The core argument is simple. When there isn’t enough housing, cities don’t stop the problem – they try to manage it. That management usually means the regulation of where people can exist within public spaces, and removing resulting encampments when they become politically or visually inconvenient. It also showcases quite well how while Canada has ratified right-to-housing legislation and other protections, they generally exist only on paper and lack a general legal enforcement framework which has resulted in the weaponization of municipal bylaws in the forceful removal of vulnerable people from public space without effectively combating poverty and houselessness at it’s root causes.
Much of the book works through legal decisions and cites policy language. It focuses heavily on British Columbia, where encampment litigation and municipal responses have been especially visible recently. That being said, the patterns described are not unique to B.C. The same logic shows up across Canada, including in smaller northern cities where resources are thinner but the pressure to “deal with” encampments is just as strong.
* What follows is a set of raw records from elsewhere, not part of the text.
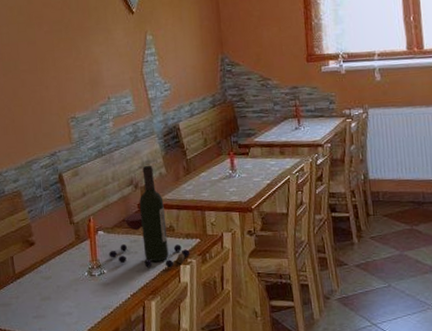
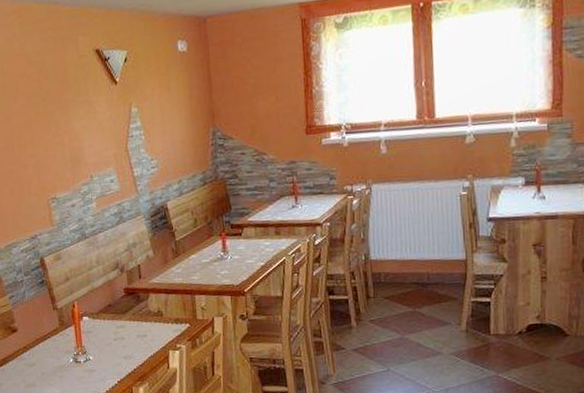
wine bottle: present [108,165,190,268] -> none [94,247,180,354]

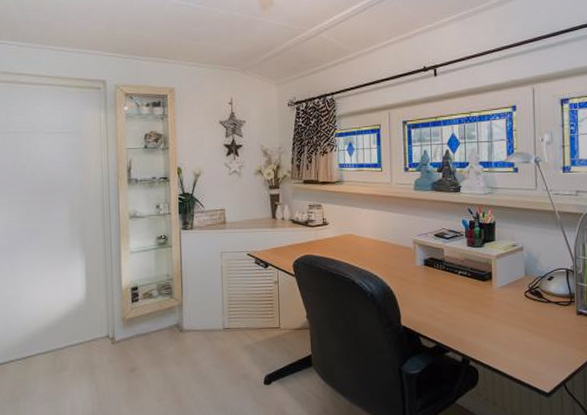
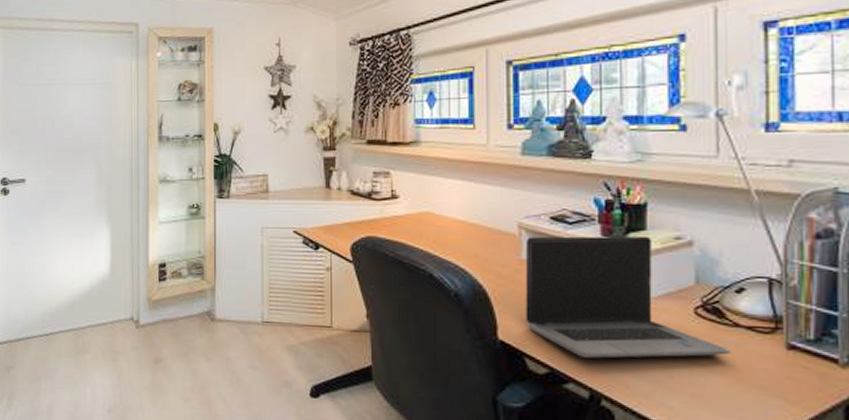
laptop computer: none [418,245,547,333] -> present [525,235,732,359]

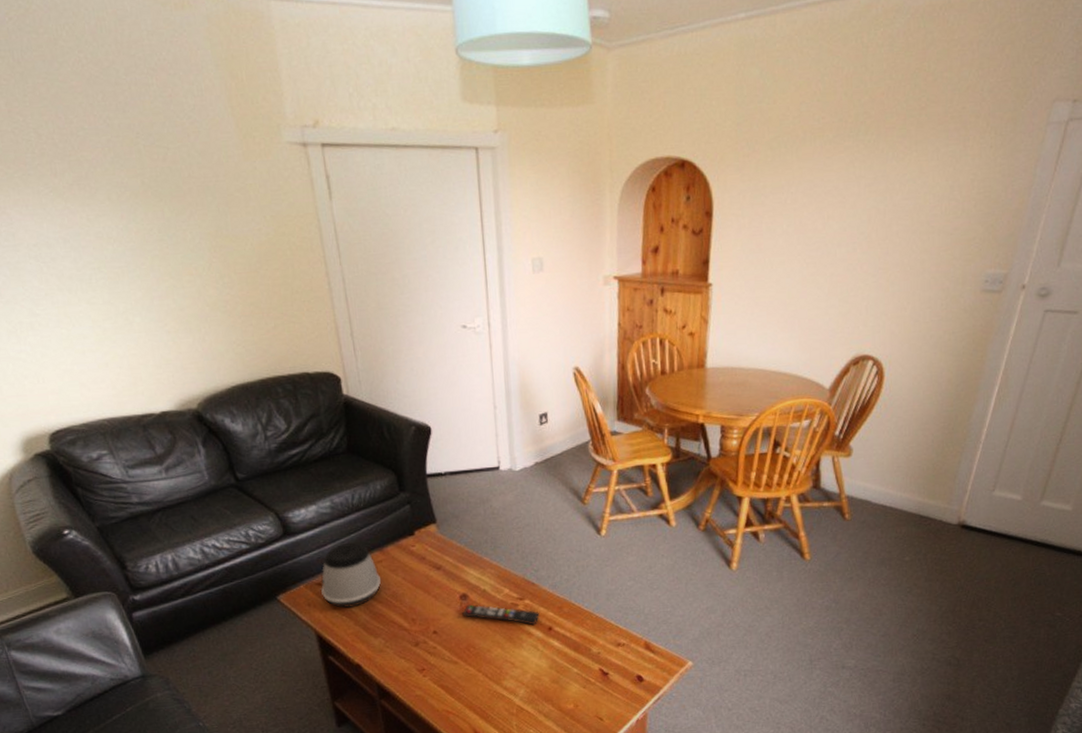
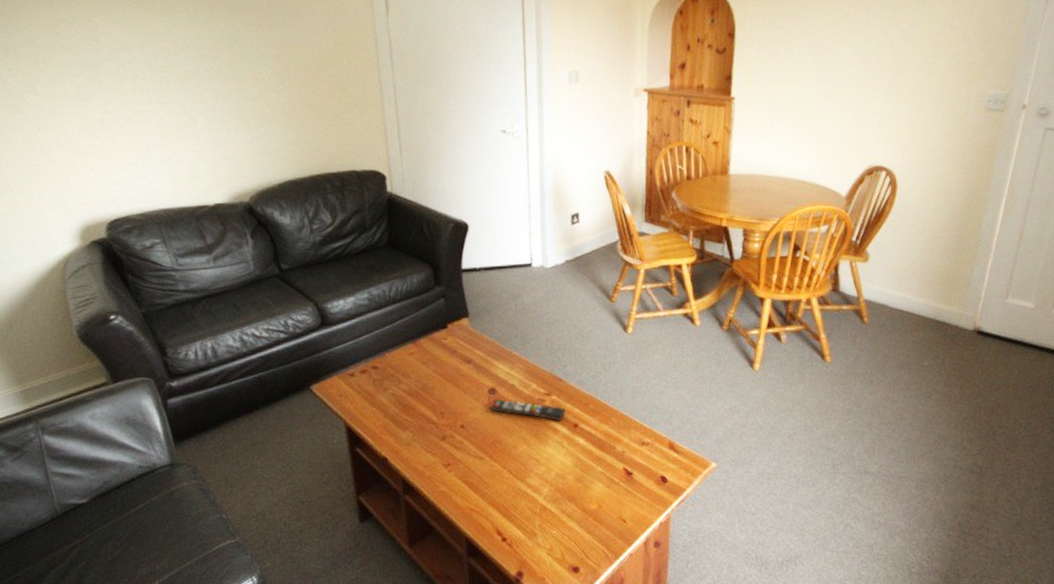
speaker: present [320,542,381,608] -> none [352,334,412,399]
In places like Timmins or Sudbury, for example, encampments have appeared and reappeared in cycles. The details may differ from Vancouver or Victoria, but the structure is familiar: limited shelter capacity, public frustration, and bylaw enforcement stepping in as the main tool of response. This book is helpful in explaining that pattern isn’t an exception but rather built into the system.
What stands out is how administrative the language we use when managing poverty and it’s victims becomes. Terms like “public nuisance”, “fire risk”, and “park access” end up doing political work. The result is displacement, followed by further displacement, rather than a more complete resolution to end houselessness in Canadian communities.
Alexandra Flynn & Joe Hermer are explicit about their position. Encampment removals are treated not as neutral administration, but as political choices about who gets to occupy public space and under what conditions; often without thought to one’s charter rights.
It’s a focused book that at times can get technical, but the takeaway is clear. When housing isn’t treated as a solution, strong-armed enforcement in Canada becomes the default to a complex issue.
wHAT IT COMES DOWN TO
This is a must-read for anyone trying to understand the housing and poverty crisis in a grounded way. While the examples cited in a majority of the book is based in British Columbia, the analysis applies almost universally across Canada. For some readers, the legal analysis may be a bit dry to chew through but the short length may be helpful for the more casual reader, this is a book that argues well and lands its punches without needing to pad the page count to get its core idea across.
For many who are frustrated with the housing crisis and the rising of poverty in Canada, it is a strong validation for the frustration of a failing status quo here in Canada.